The two simple words which kicked off the inaugural Reseller News Distributor Roundtable in New Zealand last month, which say key channel players discuss how cloud computing is affecting distribution.
Straightforward in delivery but complex in interpretation, defining cloud is proving to be a meticulous task for the channel market, with the devil very much in the detail.
Despite its labelling as mere hype by the buzzword barmy army, behind the veil of media sensationalisation and marketing rhetoric lies a term that is significantly changing the ICT landscape as the channel knows it.
Yet for an industry led by distributors and followed by resellers, to move forward in unison shouldn’t cloud, in all its ambiguity, be appropriately characterised?
“Before we get started let’s put down some strong definitions,” opened Darryl Grauman, APAC Services and Cloud Director, Westcon. “Because it isn’t difficult to take hardware and software and cloud wash it really easily. So the real question is what’s actually hardware, software and cloud?”
While the rebranding of old services through a deceptive game of cloud word association is a method well highlighted, Grauman’s approach to cloud reflects Westcon’s own pathway to the skies, from the olden days of shipping boxes from A to B to the licensing world of software distribution before emerging at the gateways of the cloud, and all it encompasses.
“When I look at cloud I look at it as-a-service,” adds Grauman, who helped spearhead Westcon’s global cloud initiative, which was developed in New Zealand. “I look at it as software-as-a-service or platform-as-a-service and I believe once you get that definition right, as a distributor you can begin to provide a value wrap.”
Built through acquisition, Grauman’s Westcon is a Westcon opening the door to cloud service providers, enhancing the distributor’s catalogue and making it relevant.
For Westcon now holds virtual inventory, possessing global buying power and the ability to aggregate everything at a global level, as the US$6 billion company moves away from adding value through warehouses in hardware and licensing in software.
While Westcon’s transition reflects the journey of the traditional distributor, at Rhipe headquarters however the self-appointed Cloud Channel company has lived and breathed cloud air since the company’s inception, operating as a born-in-the-cloud distributor with a focus on offering value-add to services providers.
Yet for Stephen Parker, VP Market Research, Rhipe, the term cloud still remains as much as a marketing phrase as it is a piece of technology, but crucially for the channel, it has flipped the balance of negotiation between resellers and customers.
“Balance in the respect that customers are now driving the conversation instead of the channel,” added Parker, emphasising the growing opportunities for the channel within the cloud space.
“The channel used to be in that nice position of saying we know new things are coming down the line and coming into the market and we’ll choose when we launch them to our customers because we have all the cards and all the knowledge.
“Whereas customers are now saying, ‘hold on I can do this, this and this’ and informing what our partners are having to do so our value-add changes.”
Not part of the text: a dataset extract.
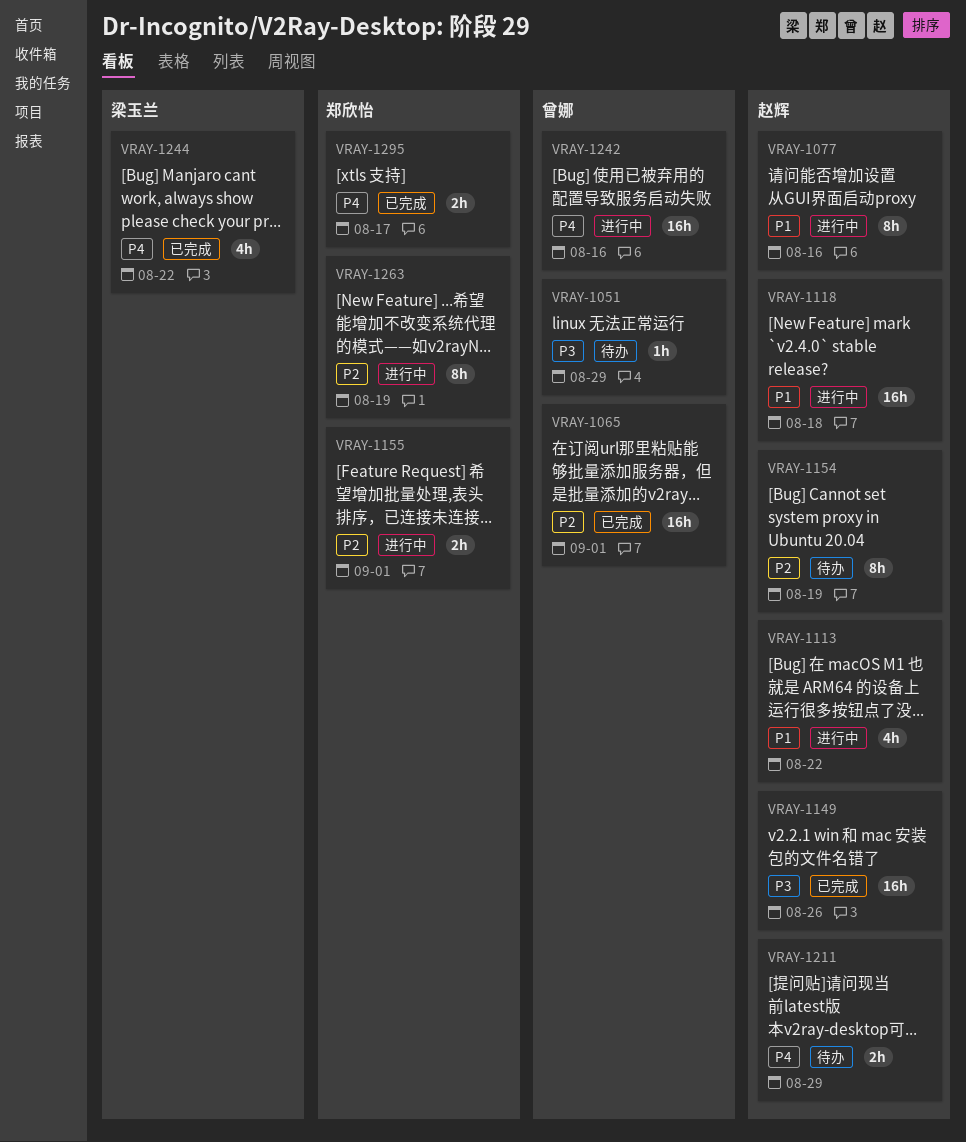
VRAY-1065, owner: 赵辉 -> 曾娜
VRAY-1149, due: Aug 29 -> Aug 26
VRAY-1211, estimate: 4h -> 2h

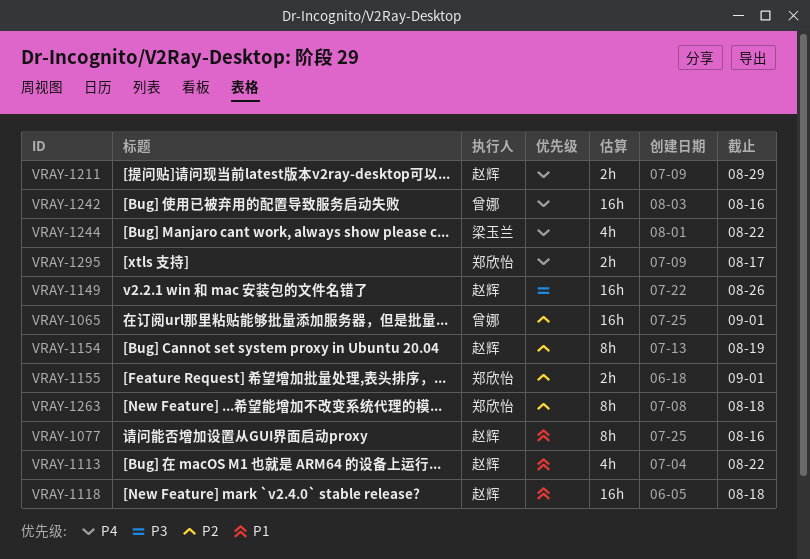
VRAY-1051: present -> none
VRAY-1263, due: Aug 19 -> Aug 18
In positioning Rhipe as the new way of channel distribution, Parker, who helps businesses “find their cloud story”, believes cloud is “just as much about how a change is driving decision makers in technology.”
“We all have our places as distributors in the middle ground,” he explained. “In creating value between vendors and customers, as distributors we do the same thing, we just have our own ways of doing it.”
Consequently, Parker believes the cloud has jolted the channel into understanding that the transaction of today should be made with the transaction of tomorrow in mind.
“We’re invested in ongoing success rather than how big we can make the sale today,” he added. “Today’s transaction is, at minimum, 1/36th of what we want it to be in the cloud.”
Across the table of industry leaders, and since embarking on Distribution Central’s cloud journey over two years ago, Managing Director Nick Verykios views cloud, and its emergence within the channel as an alternative pathway to market, not to be discarded or discredited, but also not to be billed as the all important and all conquering technology of today.
Instead Verykios finds the middle ground in the cloudy channel world, taking an objective approach because simply speaking, “cloud is not a product.”
“I can’t sell a skew called cloud,” he added, offering his experienced definition to the discussion. “It’s a pathway to market and a way that a specific solution is organised to be able to solve a customer problem in a way that it wasn’t before.”